West Orange man to be named to high school hall of fame

WEST ORANGE, NJ — Robert M. Hoatson, a 35-year resident of West Orange, will be inducted into the Essex Catholic High School Hall of Fame on Nov. 20. From 1966 to 1970, Hoatson was a student at Essex Catholic High School in Newark, an Archdiocese of Newark high school operated by the Irish Christian Brothers. He was very involved in the school, having participated in the Debate and Speech Team, the Drama Club, the school choir, the freshman basketball team and the golf team. He also was the student trainer for the football and basketball teams and manager of several other athletic teams. 

At commencement exercises at Symphony Hall in Newark in 1970, where 595 seniors graduated, Hoatson was presented with the school’s most prestigious award: the Most Outstanding Senior Award. A few months later, he entered the Irish Christian Brothers at Iona College in New Rochelle, N.Y., and began a 23-year career as a religious brother. He resigned from the Irish Christian Brothers in 1994.

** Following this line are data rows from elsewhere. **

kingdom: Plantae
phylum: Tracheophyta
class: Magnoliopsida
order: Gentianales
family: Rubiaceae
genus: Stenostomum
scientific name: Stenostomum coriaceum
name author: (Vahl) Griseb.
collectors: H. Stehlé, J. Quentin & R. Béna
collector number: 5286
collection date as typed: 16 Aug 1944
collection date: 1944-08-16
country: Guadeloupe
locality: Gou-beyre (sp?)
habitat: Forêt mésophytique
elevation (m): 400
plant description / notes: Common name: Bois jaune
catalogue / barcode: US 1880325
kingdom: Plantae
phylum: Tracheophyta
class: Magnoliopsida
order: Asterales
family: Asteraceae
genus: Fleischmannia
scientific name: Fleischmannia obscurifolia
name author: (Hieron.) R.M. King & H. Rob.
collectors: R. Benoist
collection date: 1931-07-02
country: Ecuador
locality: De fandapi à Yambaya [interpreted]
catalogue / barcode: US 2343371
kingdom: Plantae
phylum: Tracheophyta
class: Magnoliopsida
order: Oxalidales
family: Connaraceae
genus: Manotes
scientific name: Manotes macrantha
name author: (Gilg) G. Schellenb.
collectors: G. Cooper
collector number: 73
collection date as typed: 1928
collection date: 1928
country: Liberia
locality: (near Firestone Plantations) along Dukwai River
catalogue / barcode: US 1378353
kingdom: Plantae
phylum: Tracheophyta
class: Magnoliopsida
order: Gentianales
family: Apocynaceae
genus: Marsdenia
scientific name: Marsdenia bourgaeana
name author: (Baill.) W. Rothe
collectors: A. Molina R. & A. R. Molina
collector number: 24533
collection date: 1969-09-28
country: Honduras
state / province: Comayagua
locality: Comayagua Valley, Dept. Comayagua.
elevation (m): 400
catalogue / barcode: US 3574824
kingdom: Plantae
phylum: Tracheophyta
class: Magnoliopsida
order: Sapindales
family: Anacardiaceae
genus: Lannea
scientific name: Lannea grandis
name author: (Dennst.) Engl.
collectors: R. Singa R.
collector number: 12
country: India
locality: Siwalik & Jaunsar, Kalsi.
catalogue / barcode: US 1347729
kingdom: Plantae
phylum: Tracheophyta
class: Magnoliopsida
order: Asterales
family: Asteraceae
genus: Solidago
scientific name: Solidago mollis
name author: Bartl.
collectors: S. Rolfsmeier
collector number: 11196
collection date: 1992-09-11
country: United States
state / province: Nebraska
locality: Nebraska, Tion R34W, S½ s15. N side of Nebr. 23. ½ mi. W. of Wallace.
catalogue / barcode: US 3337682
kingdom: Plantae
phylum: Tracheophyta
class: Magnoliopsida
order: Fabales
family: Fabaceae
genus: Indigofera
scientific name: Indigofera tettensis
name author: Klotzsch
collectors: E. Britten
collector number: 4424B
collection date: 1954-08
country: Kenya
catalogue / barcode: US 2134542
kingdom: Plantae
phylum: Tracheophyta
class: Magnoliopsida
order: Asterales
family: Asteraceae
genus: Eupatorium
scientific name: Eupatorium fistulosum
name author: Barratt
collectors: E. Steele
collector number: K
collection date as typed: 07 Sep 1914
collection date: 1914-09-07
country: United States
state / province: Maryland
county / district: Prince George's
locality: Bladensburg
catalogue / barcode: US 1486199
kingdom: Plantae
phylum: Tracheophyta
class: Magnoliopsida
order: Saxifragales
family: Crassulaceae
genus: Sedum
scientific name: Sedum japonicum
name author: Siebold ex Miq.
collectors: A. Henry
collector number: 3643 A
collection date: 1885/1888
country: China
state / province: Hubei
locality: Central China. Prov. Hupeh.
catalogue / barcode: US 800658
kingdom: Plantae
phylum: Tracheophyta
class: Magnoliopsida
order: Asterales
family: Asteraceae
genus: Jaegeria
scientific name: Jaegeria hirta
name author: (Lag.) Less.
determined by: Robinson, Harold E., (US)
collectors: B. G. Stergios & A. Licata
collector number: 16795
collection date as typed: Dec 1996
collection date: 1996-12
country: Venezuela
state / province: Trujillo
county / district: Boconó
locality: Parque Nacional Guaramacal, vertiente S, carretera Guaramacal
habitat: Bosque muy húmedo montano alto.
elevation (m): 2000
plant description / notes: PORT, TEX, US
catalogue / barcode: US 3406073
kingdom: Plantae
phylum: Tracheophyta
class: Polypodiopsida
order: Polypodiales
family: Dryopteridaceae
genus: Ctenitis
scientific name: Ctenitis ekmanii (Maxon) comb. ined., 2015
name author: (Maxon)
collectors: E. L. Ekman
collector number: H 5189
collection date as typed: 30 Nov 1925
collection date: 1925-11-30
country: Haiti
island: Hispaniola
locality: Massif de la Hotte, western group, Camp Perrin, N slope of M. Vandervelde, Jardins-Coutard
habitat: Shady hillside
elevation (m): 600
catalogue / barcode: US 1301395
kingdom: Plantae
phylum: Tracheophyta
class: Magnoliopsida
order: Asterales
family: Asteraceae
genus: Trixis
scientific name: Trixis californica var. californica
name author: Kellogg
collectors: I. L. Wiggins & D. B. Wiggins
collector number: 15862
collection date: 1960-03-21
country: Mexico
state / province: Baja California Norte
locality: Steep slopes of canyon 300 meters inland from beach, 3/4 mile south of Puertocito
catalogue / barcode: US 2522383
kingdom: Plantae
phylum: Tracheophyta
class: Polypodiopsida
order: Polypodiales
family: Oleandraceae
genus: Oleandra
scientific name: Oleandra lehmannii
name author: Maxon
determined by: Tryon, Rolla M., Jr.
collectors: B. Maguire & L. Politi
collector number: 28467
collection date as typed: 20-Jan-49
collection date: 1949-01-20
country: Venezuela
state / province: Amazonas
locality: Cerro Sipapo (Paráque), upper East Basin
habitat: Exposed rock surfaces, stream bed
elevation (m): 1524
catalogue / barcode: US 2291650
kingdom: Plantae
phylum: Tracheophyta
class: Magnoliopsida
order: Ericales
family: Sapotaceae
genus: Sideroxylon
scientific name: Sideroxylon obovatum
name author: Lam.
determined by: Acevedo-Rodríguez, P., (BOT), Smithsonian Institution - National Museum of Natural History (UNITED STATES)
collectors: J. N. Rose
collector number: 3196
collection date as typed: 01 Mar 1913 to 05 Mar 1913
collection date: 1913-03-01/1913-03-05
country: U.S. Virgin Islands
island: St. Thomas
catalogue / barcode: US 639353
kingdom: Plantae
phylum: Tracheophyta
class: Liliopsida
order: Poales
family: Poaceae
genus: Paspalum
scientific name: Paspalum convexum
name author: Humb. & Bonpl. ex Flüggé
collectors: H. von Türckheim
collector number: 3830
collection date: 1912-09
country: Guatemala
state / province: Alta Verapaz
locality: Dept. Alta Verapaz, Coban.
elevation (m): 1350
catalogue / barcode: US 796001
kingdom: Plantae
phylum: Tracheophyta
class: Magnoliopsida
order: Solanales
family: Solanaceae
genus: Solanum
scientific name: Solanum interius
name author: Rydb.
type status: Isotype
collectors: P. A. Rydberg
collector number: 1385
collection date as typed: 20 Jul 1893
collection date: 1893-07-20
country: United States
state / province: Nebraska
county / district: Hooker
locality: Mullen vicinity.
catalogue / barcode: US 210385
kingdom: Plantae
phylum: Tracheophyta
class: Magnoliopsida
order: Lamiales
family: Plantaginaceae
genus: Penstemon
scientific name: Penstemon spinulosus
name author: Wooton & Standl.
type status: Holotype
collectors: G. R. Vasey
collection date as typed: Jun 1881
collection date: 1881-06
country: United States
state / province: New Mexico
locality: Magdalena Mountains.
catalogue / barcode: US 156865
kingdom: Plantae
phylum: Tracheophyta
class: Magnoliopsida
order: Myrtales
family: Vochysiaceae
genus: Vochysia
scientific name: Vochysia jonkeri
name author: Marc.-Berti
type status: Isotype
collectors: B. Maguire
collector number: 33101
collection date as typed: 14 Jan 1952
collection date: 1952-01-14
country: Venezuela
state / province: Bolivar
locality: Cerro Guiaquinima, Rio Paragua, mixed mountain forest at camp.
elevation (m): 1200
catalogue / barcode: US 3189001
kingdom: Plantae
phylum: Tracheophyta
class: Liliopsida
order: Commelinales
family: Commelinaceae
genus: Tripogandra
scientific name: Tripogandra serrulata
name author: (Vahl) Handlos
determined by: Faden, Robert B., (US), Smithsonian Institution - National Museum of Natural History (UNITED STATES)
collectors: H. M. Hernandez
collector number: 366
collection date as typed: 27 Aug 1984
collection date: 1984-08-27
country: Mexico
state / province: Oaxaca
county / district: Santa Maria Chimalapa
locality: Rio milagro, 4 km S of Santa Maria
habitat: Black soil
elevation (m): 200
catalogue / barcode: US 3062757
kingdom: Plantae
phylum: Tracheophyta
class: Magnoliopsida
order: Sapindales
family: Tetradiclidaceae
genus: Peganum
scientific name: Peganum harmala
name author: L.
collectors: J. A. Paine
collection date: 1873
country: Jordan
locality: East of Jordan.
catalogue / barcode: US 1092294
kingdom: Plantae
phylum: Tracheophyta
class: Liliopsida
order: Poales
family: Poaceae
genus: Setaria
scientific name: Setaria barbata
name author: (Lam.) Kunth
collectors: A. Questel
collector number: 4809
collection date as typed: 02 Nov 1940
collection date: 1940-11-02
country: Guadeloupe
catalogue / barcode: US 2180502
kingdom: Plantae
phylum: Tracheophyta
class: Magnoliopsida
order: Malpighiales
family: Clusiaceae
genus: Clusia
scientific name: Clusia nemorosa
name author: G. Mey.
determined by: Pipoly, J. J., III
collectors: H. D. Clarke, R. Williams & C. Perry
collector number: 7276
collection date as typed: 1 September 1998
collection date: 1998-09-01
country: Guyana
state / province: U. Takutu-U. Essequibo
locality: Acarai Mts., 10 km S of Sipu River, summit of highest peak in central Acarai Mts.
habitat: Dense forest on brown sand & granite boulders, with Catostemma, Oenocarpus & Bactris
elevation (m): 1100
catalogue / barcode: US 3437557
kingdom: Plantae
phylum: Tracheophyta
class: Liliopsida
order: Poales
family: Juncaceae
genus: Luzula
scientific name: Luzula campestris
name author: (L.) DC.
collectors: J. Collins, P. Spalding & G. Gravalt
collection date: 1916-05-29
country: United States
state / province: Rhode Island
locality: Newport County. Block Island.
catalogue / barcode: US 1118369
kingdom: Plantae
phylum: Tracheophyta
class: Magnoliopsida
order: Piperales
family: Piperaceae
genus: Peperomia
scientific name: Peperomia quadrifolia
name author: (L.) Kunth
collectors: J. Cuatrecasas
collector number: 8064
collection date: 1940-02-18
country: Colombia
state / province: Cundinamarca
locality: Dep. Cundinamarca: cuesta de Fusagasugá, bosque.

Hoatson was an elementary school teacher in East Harlem, a high school teacher in Boston and Central Harlem, and a university administrator at St. John’s University in Jamaica, N.Y. He received a bachelor’s degree in English from Iona College, a master’s degree from Manhattan College in English, and a Ph.D. from Fordham University in church and non-public school leadership. 

After receiving his doctoral degree, Hoatson became the assistant to the president of the William H. Sadlier Publishing Co. in Manhattan, where he wrote religion textbooks and prepared a program in religious education for the Archdiocese of Los Angeles. He toured the United States giving talks about religious and urban education, and his founding of Catholic Urban Educators of America led to organizing conferences for Catholic inner-city school principals and teachers in New York, Chicago and Los Angeles.

In 1989, Hoatson became principal of Sacred Heart High School in Yonkers, N.Y., and in 1990 was named Educator of the Year by the Association of Teachers of New York City. He was promoted in 1992 as director of Total Parish Education at Sacred Heart Parish, placing him in charge of the parish high school, elementary school and religious education program until 1994. He also served for three years as a member of the New York State Examinations Review Board, writing, reviewing and approving all Regents examinations.

In 1994, Hoatson was accepted as a priest candidate at Immaculate Conception Seminary at Seton Hall University. He was ordained a deacon in 1996 and a priest in 1997. His first priestly assignment was at St. Andrew’s Parish in Bayonne from 1997 to 1998. His next assignment was at Holy Trinity Parish in Hackensack from 1998 to 2001, where he was not only the full-time associate pastor but also principal of the parish school, where he increased the enrollment from approximately 175 students to more than 300 students. 

At Holy Trinity School, Hoatson started two pre-K classes and rented part of the school building to a program for autistic children. He also started an annual parish and school carnival, which continues to this day. He was the parish’s youth minister, Rite of Christian Initiation of Adults director, Scout moderator, and chaplain of the Hackensack Fire Department.

In 2001, Bishop Paul Bootkoski assigned Hoatson as director of schools at Our Lady of Good Counsel Parish in Newark. The parish had two schools, an elementary and high school.

On May 20, 2003, he testified before the New York State Legislature and called for the resignation of any and all bishops who covered up clergy sexual abuse. Three days later, he was called into the office of Archbishop John Myers and fired as director at Our Lady of Good Counsel Schools. 

Hoatson became an activist in the clergy sexual abuse movement because he was sexually abused by several persons over the course of his life, including Irish Christian Brothers and his parish priest. He also was propositioned for sex by a seminarian at Immaculate Conception Seminary in South Orange. Facing Church opposition to his desire to assist victims of sexual abuse and their families, Hoatson founded a nonprofit agency called Road to Recovery. It is in its 17th year of existence and has helped more than 5,000 victims and their family members.

Hoatson voluntarily left the priesthood in 2011 and continued his work with Road to Recovery. In 2019, two members of the alumni association of Essex Catholic High School, treasurer Bill Vantuono, ’77, and Hall of Famer Phil Nufrio, ’69, informed Hoatson that he had been selected for induction in the Essex Catholic Hall of Fame. This followed the decision of the board of directors to nullify the Hall of Fame inductions of Cardinal Theodore McCarrick and Father John Laferrera, both of whom, according to the Catholic Church, have been credibly accused of sexually abusing children.

Vantuono and Nufrio emphasized that Hoatson is a most deserving candidate for the Hall of Fame because of his yeoman work helping victims of sexual abuse and their families.